Retail Week Prospect ranks the top 30 most productive retailers in the UK, measured by sales per employee.

Staff productivity 2017

RankRetailerSales per employee
1 Asos £542,379
2 Farfetch £460,965
3 Missguided £400,060
4 Moonpig £375,970
5 Made.com £375,565
6 Wiggle £367,620
7 Loaf £344,880
8 Yoox Net-a-Porter £309,870
9 Victoria Plum £297,940
10 MatchesFashion £297,854
11 N Brown £294,725
12 SecretSales £290,000
13 Ao.com £285,200
14 BrandAlley £277,960
15 Majestic £276,540
16 Aldi £275,545
17 The Hut Group £270,955
18 Chain Reaction Cycles £263,830
19 Furniture Village £258,505
20 Boden £256,070
21 QVC £250,625
22 Oak Furniture Land £240,229
23 Zalando £233,340
24 Dixons Carphone £231,960
25 Boots £227,405
26 Selfridges £226,280
27 Apple £219,100
28 Bathstore £218,870
29 Boohoo £215,190
30 SuperGroup £214,390

Asos has maintained double-digit sales growth for well over five years. While a hike in its headcount in recent years has resulted in a declining sales per employee, at approaching £550,000 the etailer still takes top position by a significant margin.

Asos is followed by Farfetch and Missguided, meaning the top three all operate in the fashion sector.

Online retailers also have a strong showing in the ranking, with four retailers in the top ten being pureplays.

Given its ruthless focus on efficiency, it is perhaps unsurprising that Aldi takes sixteenth place. It is in fact the only grocer within the top 30, underlining its tight control of all aspects of its operations. Fellow German rival Lidl did not make into this table as it does not release accounts for its UK business.

Just ahead of Aldi is Majestic in fifteenth place. Its sales per employee of just over £275,000 has mostly been driven by the relatively high order values it achieves, as well as the acquisitions of Naked Wines in 2015 and Lay & Wheeler in 2009/10. Being online operations, these businesses achieve much higher sales per employee than the bricks-and-mortar-based Majestic operation.

Analysing the data by sector, electricals tops the rank with an average sales per employee of just under £230,000.

RankSectorSales per employee
1 Electricals £228,161
2 Furniture £215,427
3 Home & DIY £168,293
4 Leisure, outdoors & sports £155,367
5 Health & beauty £154,936
6 Department store £148,528
7 Fashion & footwear £143,211
8 Grocery £138,293
9 Entertainment & general merchandise £121,481

The furniture sector follows closely behind, averaging at some £215,000. This sector ranks well overall because of the typically high average transaction values.

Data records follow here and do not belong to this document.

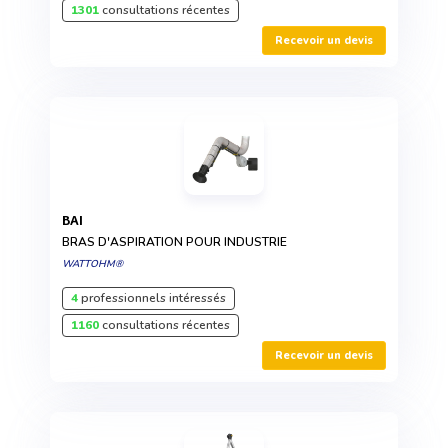
1301
consultations récentes
Recevoir un devis
BAI
BRAS D'ASPIRATION POUR INDUSTRIE
WATTOHM®
4
professionnels intéressés
1160
consultations récentes
Recevoir un devis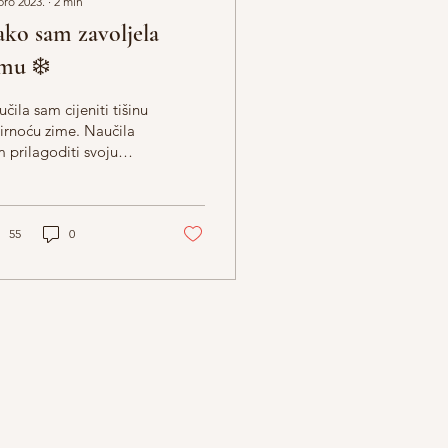
pro 2023.
∙
2
min
ko sam zavoljela
mu ❄️
čila sam cijeniti tišinu
irnoću zime. Naučila
 prilagoditi svoju
rgiju smirenoj zimi.
čila sam uživati u
ačkim, hladnim...
55
0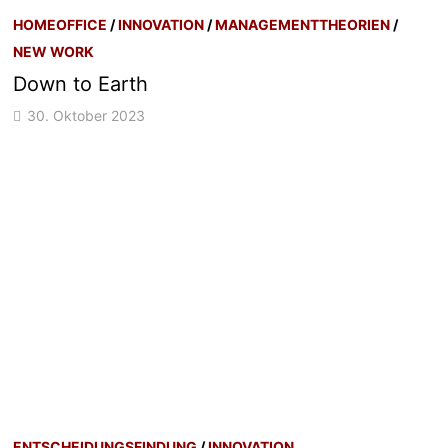
HOMEOFFICE
/
INNOVATION
/
MANAGEMENTTHEORIEN
/
NEW WORK
Down to Earth
30. Oktober 2023
ENTSCHEIDUNGSFINDUNG
/
INNOVATION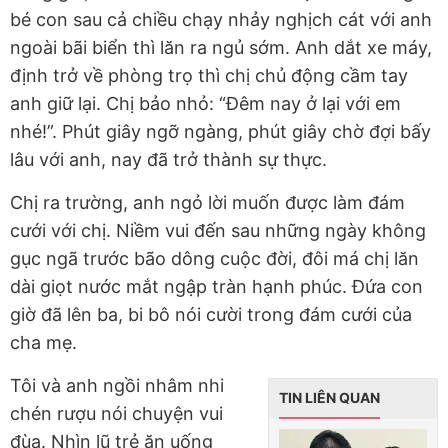
bé con sau cả chiều chạy nhảy nghịch cát với anh
ngoài bãi biển thì lăn ra ngủ sớm. Anh dắt xe máy,
định trở về phòng trọ thì chị chủ động cầm tay
anh giữ lại. Chị bảo nhỏ: “Đêm nay ở lại với em
nhé!”. Phút giây ngỡ ngàng, phút giây chờ đợi bấy
lâu với anh, nay đã trở thành sự thực.
Chị ra trường, anh ngỏ lời muốn được làm đám
cưới với chị. Niềm vui đến sau những ngày không
gục ngã trước bão dông cuộc đời, đôi má chị lăn
dài giọt nước mắt ngập tràn hạnh phúc. Đứa con
giờ đã lên ba, bi bô nói cười trong đám cưới của
cha mẹ.
Tôi và anh ngồi nhâm nhi
TIN LIÊN QUAN
chén rượu nói chuyện vui
đùa. Nhìn lũ trẻ ăn uống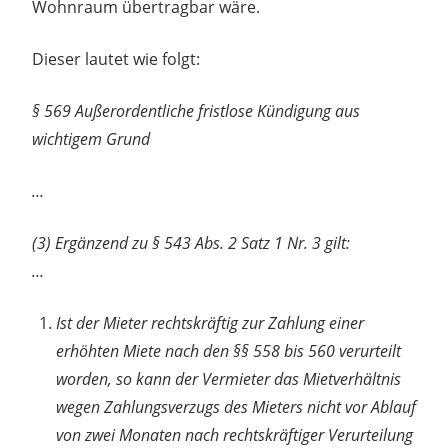
Wohnraum übertragbar wäre.
Dieser lautet wie folgt:
§ 569 Außerordentliche fristlose Kündigung aus
wichtigem Grund
…
(3) Ergänzend zu § 543 Abs. 2 Satz 1 Nr. 3 gilt:
…
Ist der Mieter rechtskräftig zur Zahlung einer
erhöhten Miete nach den §§ 558 bis 560 verurteilt
worden, so kann der Vermieter das Mietverhältnis
wegen Zahlungsverzugs des Mieters nicht vor Ablauf
von zwei Monaten nach rechtskräftiger Verurteilung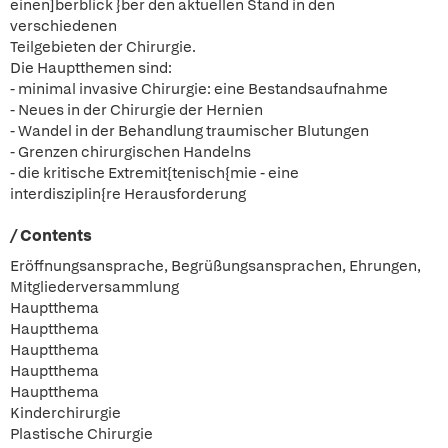
einen]berblick }ber den aktuellen Stand in den
verschiedenen
Teilgebieten der Chirurgie.
Die Hauptthemen sind:
- minimal invasive Chirurgie: eine Bestandsaufnahme
- Neues in der Chirurgie der Hernien
- Wandel in der Behandlung traumischer Blutungen
- Grenzen chirurgischen Handelns
- die kritische Extremit{tenisch{mie - eine
interdisziplin{re Herausforderung
/ Contents
Eröffnungsansprache, Begrüßungsansprachen, Ehrungen,
Mitgliederversammlung
Hauptthema
Hauptthema
Hauptthema
Hauptthema
Hauptthema
Kinderchirurgie
Plastische Chirurgie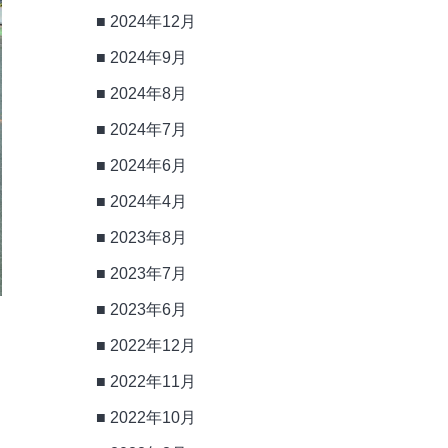
2024年12月
2024年9月
2024年8月
2024年7月
2024年6月
2024年4月
2023年8月
2023年7月
2023年6月
2022年12月
2022年11月
2022年10月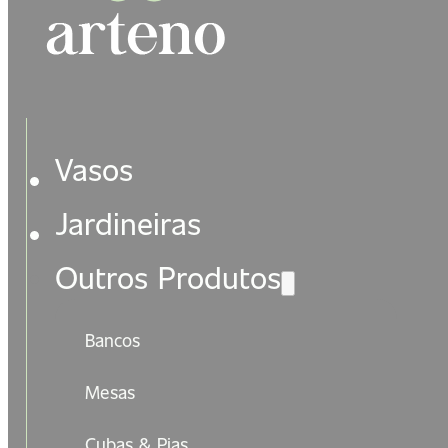
Vasos
Jardineiras
Outros Produtos
Bancos
Mesas
Cubas & Pias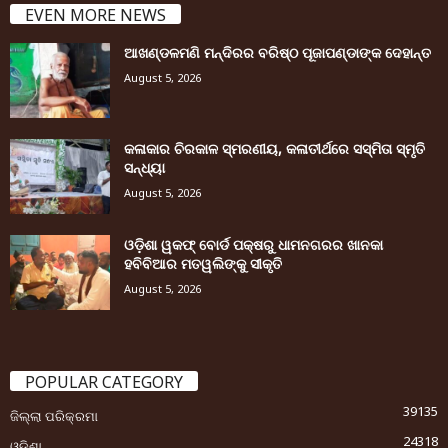
EVEN MORE NEWS
ଆଖଣ୍ଡଳମଣି ମନ୍ଦିରର ବରିଷ୍ଠ ପୂଜାପଣ୍ଡାଙ୍କ ଦେହାନ୍ତ
August 5, 2026
କଳାକାର ଚିରକାଳ ସ୍ମରଣୀୟ, କଳାତୀର୍ଥରେ ସସ୍ମିତା ସ୍ମୃତି
ସନ୍ଧ୍ୟା
August 5, 2026
ଓଡ଼ିଶା ୱକଫ୍ ବୋର୍ଡ ପକ୍ଷରୁ ଧାମନଗରର ଖାନକା
ହବିବିଆର ମତୱଲିଙ୍କୁ ସୀକୃତି
August 5, 2026
POPULAR CATEGORY
39135
ଜିଲ୍ଲା ପରିକ୍ରମା
24318
ଓଡ଼ିଶା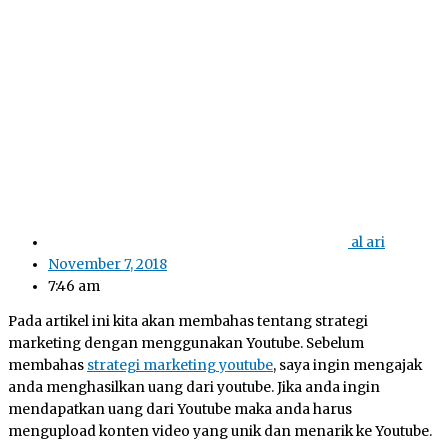
al ari
November 7, 2018
7:46 am
Pada artikel ini kita akan membahas tentang strategi
marketing dengan menggunakan Youtube. Sebelum
membahas
strategi marketing youtube
, saya ingin mengajak
anda menghasilkan uang dari youtube. Jika anda ingin
mendapatkan uang dari Youtube maka anda harus
mengupload konten video yang unik dan menarik ke Youtube.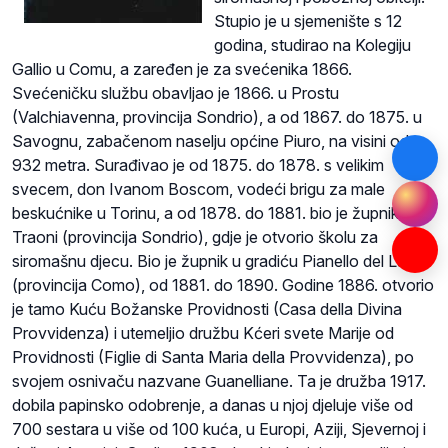
Stupio je u sjemenište s 12
godina, studirao na Kolegiju
Gallio u Comu, a zaređen je za svećenika 1866.
Svećeničku službu obavljao je 1866. u Prostu
(Valchiavenna, provincija Sondrio), a od 1867. do 1875. u
Savognu, zabačenom naselju općine Piuro, na visini od
932 metra. Surađivao je od 1875. do 1878. s velikim
svecem, don Ivanom Boscom, vodeći brigu za male
beskućnike u Torinu, a od 1878. do 1881. bio je župnik u
Traoni (provincija Sondrio), gdje je otvorio školu za
siromašnu djecu. Bio je župnik u gradiću Pianello del Lario
(provincija Como), od 1881. do 1890. Godine 1886. otvorio
je tamo Kuću Božanske Providnosti (Casa della Divina
Provvidenza) i utemeljio družbu Kćeri svete Marije od
Providnosti (Figlie di Santa Maria della Provvidenza), po
svojem osnivaču nazvane Guanelliane. Ta je družba 1917.
dobila papinsko odobrenje, a danas u njoj djeluje više od
700 sestara u više od 100 kuća, u Europi, Aziji, Sjevernoj i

The range in the furniture sector is broad however, with etailers Made.com and Loaf having a sales per employee of more than £340,000, and Dunelm at the other end of the scale coming in at less than £100,000.

But in terms of range, the fashion and footwear sector has the largest spread of sales per employee. The sector covers a broad spectrum of retailers, from luxury to value, as well as online. Asos bolsters the fashion category at the top end, while retailers such as Claires, Blue Inc and Shoe Zone are at the other end of the spectrum with a figure of less than £50,000.

Unsurprising is the number of online retailers in the top 30 ranking, such as Moonpig, Loaf and SecretSales. These are lean online operations, which do not require store staff, allowing them to benefit from strong sales per employee.

Productivity – which is notoriously hard to measure – is a key performance indicator that retailers are focusing on in 2017. This comes against a backdrop of squeezed profit margins.

Cost pressures post-Brexit

Cost pressures are coming from the recent devaluation of sterling following the EU referendum, which is causing headaches for retailers that source in dollars and euros.

Meanwhile, in the grocery sector intense competition has eaten away at margins. Certainly, Aldi being the only grocer in the top 30 ranking won’t come as light reading for the big four grocers.

In the longer term, efforts by retailers to improve productivity will be influenced by government policy.

BRC chief executive Helen Dickinson said last month: “At a time when UK retail is having to find 20% of its current profitability to mitigate the impact of uncontrollable increases in its cost base and against a backdrop of inflation and slow growth, the industry’s commitment to improving productivity will require the support of government policies that allow room to invest in skills and technology for the digital age.”

Indeed, national minimum and living wage factors are likely to take their toll on low skilled employment. Retailers may look to boost margins and productivity in the medium term through investment in technology to replace lower skilled roles.

Methodology

This data has been compiled by using the latest available financial year for which retailers have filed their annual reports or accounts at Companies House.

The ranking excludes retailers that calculate staff costs based on FTE employment.

It also excludes buying groups, franchised formats and opticians.

The ranking was compiled by Retail Week Prospect, an intelligence service offering insight and analysis on the UK’s retailers.